Titled “NeuroBMI: A New Neuromorphic Implantable Wireless Brain Machine Interface with A 0.48 uW Event-Driven Noise-Tolerant Spike Detector” and “PN-TMS: Pruned Node-fusion Tree-based Multicast Scheme for Efficient Neuromorphic Systems”, these contributions have been accepted in the 2023 IEEE International Conference on Artificial Intelligence Circuits and Systems conference. Congratulations to authors and co-authors for these achievements.
Paper #1
Chen, J., Wu, H., Liu, X., Eskandari, R., Tian, F., Zou, W., ... & Sawan, M. (2023, June). NeuroBMI: A New Neuromorphic Implantable Wireless Brain Machine Interface with A 0.48 µW Event-Driven Noise-Tolerant Spike Detector. In 2023 IEEE 5th International Conference on Artificial Intelligence Circuits and Systems (AICAS) (pp. 1-5). IEEE.
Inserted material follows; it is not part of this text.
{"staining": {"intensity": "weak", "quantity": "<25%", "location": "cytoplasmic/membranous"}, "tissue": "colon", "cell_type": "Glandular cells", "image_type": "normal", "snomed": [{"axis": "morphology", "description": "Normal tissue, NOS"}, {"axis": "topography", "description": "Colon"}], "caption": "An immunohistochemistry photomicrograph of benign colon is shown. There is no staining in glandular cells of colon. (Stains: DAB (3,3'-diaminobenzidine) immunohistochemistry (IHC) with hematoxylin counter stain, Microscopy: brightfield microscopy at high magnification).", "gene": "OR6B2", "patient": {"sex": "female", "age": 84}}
Fig. 1: Conventional BMIs and the proposed neuromorphic implantable wireless BMI. (a) Nyquist sampling + raw data transmission; (b) Nyquist sampling + on-implant spike detection; (c) Proposed neuromorphic implantable wireless BMI: Unified neuromorphic sampling, processing and transmission.
Abstract
The use of Brain-Machine Interfaces (BMIs) in neuroscience research and neural prosthetics has seen widespread application. With the development of implantable wireless BMIs featuring increasing channel counts, the volume of data generated requires impractically high bandwidth and transmission power for the implants. In this paper, we present NeuroBMI, a novel neuromorphic implantable wireless BMI that leverages a unified neuromorphic strategy for neural signal sampling, processing, and transmission. The proposed NeuroBMI and neuromorphic strategy reduces transmitted data rate and overall power consumption. NeuroBMI takes into account the high sparsity of neural signals by employing a integrate-and-fire sampling based analog-to-spike (ATS) converter, which generates digital spike trains based on level-crossing events and avoids unnecessary data sampling. Additionally, an event-driven noise-tolerant spike detector and event-driven spike transmitter are also proposed, to further reduce the energy consumption and transmitted data rate. Simulation results demonstrate that the proposed NeuroBMI achieves a data compression ratio of 520, with the proposed spike detector consuming only 0.48 uW.
Paper #2
Shen, Z., Fang, C., Tian, F., Yang, J., & Sawan, M. (2023, June). PN-TMS: Pruned Node-fusion Tree-based Multicast Scheme for Efficient Neuromorphic Systems. In 2023 IEEE 5th International Conference on Artificial Intelligence Circuits and Systems (AICAS) (pp. 1-5). IEEE.
Fig. 1: The routing map of the proposed PN-TMS algorithm.
Abstract
A growing demand for low-power and real-time computation is motivating the development of dedicated neuromorphic processors. To maximize scalability and power efficiency, multicore architecture has been broadly applied in existing neuromorphic processors. Nevertheless, mapping a Spiking Neural Network (SNN) on a multicore architecture requires a lot of multicast operations. Conventional routing algorithms like path-based routing and dimension order routing (DOR) lead to a severe overhead in both latency and power. To address these limitations, we propose a novel routing algorithm named Pruned Node-fusion Tree-based Multicast Scheme (PN-TMS). PN-TMS leverages multiple algorithms for route planning, optimizing latency and power simultaneously. Experiment results show that PN-TMS outperforms existing network processors’ routing schemes in terms of both energy consumption and latency, achieves an average energy delay product (EDP) reduction of 38.9%.